Iran has been seeking to increase its influence in the area around Damascus by winning hearts and minds through so-called charitable institutions affiliated with its Islamic Revolutionary Guard Corps (IRGC), activists told Diyaruna.
These efforts have been targeting vulnerable families who are most affected by the war, which has been exacerbated and prolonged by Iran-backed Hizbullah, listed by the US Treasury as a specially designated terror group.
Families who have lost their main breadwinner are a particular focus.
Months ago, the Hizbullah-run, IRGC-affiliated Jihad al-Bina foundation, which is also listed as a specially designated global terrorist group, began providing food aid to the residents of al-Batiha in the outskirts of Damascus.
According to the Treasury, Jihad al-Bina, a Lebanon-based construction company formed and operated by Hizbullah, receives direct funding from Iran.
"Hizbullah operates Jihad al-Bina for its own construction needs as well as to attract popular support through the provision of civilian construction services," the Treasury said, noting that the foundation "has used deceptive means to seek funding for projects from international development organisations".
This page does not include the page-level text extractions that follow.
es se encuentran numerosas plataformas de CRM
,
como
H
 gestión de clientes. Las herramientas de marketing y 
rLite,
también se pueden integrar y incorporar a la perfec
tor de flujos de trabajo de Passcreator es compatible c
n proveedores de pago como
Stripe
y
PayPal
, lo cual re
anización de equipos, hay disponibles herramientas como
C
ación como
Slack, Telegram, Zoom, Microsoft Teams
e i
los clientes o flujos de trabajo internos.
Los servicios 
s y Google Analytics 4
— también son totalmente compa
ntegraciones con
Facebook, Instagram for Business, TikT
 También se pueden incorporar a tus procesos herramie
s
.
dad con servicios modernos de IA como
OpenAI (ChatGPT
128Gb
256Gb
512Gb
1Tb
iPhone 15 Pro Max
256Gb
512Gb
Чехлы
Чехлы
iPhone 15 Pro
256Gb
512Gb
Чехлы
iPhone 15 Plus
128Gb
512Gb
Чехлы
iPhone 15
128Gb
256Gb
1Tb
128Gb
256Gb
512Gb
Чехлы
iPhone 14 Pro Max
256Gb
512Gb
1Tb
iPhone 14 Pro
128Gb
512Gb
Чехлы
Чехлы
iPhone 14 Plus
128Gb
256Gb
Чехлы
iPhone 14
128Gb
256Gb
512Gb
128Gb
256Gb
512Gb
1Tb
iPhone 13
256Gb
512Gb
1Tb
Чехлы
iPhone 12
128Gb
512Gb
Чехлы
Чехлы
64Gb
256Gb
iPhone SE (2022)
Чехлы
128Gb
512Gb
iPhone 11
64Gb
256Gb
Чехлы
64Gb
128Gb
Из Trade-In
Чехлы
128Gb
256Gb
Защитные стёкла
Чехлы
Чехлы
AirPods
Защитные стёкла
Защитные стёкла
Local residents report that the foundation is currently engaged in a public relations offensive in al-Batiha area, also home to al-Wafideen refugee camp.
The area on the outskirts of Damascus has experienced severe economic hardship because of the deteriorating security situation, said activist Mohammed al-Beik of the local co-ordination committee in Eastern Ghouta.
Residents of this area are a mix of Syrians and Palestinian refugees who have historically suffered from government neglect, high unemployment and a lack of basic services such as water and electricity, he said.
Part of a wider plan
Despite its poverty and its rural nature, al-Batiha is significant as it is part of an area around Damascus the Syrian regime and its allies, including Hizbullah and the IRGC, refer to as "useful Syria".
The Syrian regime has been engaging in a pointed strategy to pave the way for Syria's future by creating a buffer zone of residents sympathetic to the regime around regime strongholds, and force out dissent, analysts have told Diyaruna.
Jihad al-Bina has begun making inroads in this area by offering small amounts of assistance to the poorest families, claiming to be helping widows and orphans.
A recent campaign included the distribution of simple items such as pencils, notebooks and other school supplies to orphans and poor children, al-Beik said.
Some residents are suspicious of the foundation's motives, he said, but are reluctant to voice their concerns as Syrian intelligence agents are known to accompany IRGC delegations on their tours of the region.
"Jihad al-Bina also works through a number of Syrian relief organisations, in order to move freely and penetrate deep across Syrian territory," he said.
These initiatives used to be done quietly, he noted, but are now being carried out openly and with fanfare that appears to be designed to attract attention.